Sharing information with the police to help trace missing persons
Enabling police to access a person’s health and social care information quickly and efficiently can be crucial when trying to trace a missing person. Police often need access to appropriate patient information to support the risk assessment process and help them locate a missing person. In many cases, those they are trying to find are vulnerable, ‘at risk’ individuals.
Missing persons investigations will always have a safeguarding or public protection element, as ‘being missing’ is an indicator that something is wrong in a person’s life. ‘Going missing’ is often a consequence of harm or an escape from harm, as well as being harmful in itself. Some harms may be short-lived, but others can extend over time, especially for those who are victims of crime and abuse and those who are living with mental health challenges. As such, time can be of the essence when requests are made, and organisations must act quickly.
The concept of sharing data in relation to missing persons’ cases is well established. However, when information requests are received, NHS organisations, GPs and other healthcare providers can struggle to navigate decisions about confidentiality, and when it is appropriate to make a person’s data available to the police (and—if they do share it—on what legal basis they are able to do so). Decisions aren’t always black and white, and organisations frequently seek an opinion from the UKCGC.
Guidance
To help all parties involved in these decisions, the UKCGC and the National Crime Agency’s UK Missing Persons Unit have published formal guidance.
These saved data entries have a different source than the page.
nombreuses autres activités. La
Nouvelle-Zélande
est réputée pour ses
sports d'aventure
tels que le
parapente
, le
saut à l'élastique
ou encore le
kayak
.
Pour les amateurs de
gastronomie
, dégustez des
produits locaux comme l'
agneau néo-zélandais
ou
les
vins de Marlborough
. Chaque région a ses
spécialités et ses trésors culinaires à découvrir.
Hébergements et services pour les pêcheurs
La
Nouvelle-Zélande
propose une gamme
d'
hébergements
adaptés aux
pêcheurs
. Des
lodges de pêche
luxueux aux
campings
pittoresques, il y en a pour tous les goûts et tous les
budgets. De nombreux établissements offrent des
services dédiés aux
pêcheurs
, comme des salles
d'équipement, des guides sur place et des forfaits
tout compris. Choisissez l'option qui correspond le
The guidelines outline the good practice considerations that should be borne in mind when information is being sought from health and care for potential homicide investigations, proof of life enquiries and more general enquiries to trace missing persons. It makes clear the sort of information that the police should provide upfront, and also describes the legal bases that underpin and allow such information sharing – which some organisations can find it difficult to establish.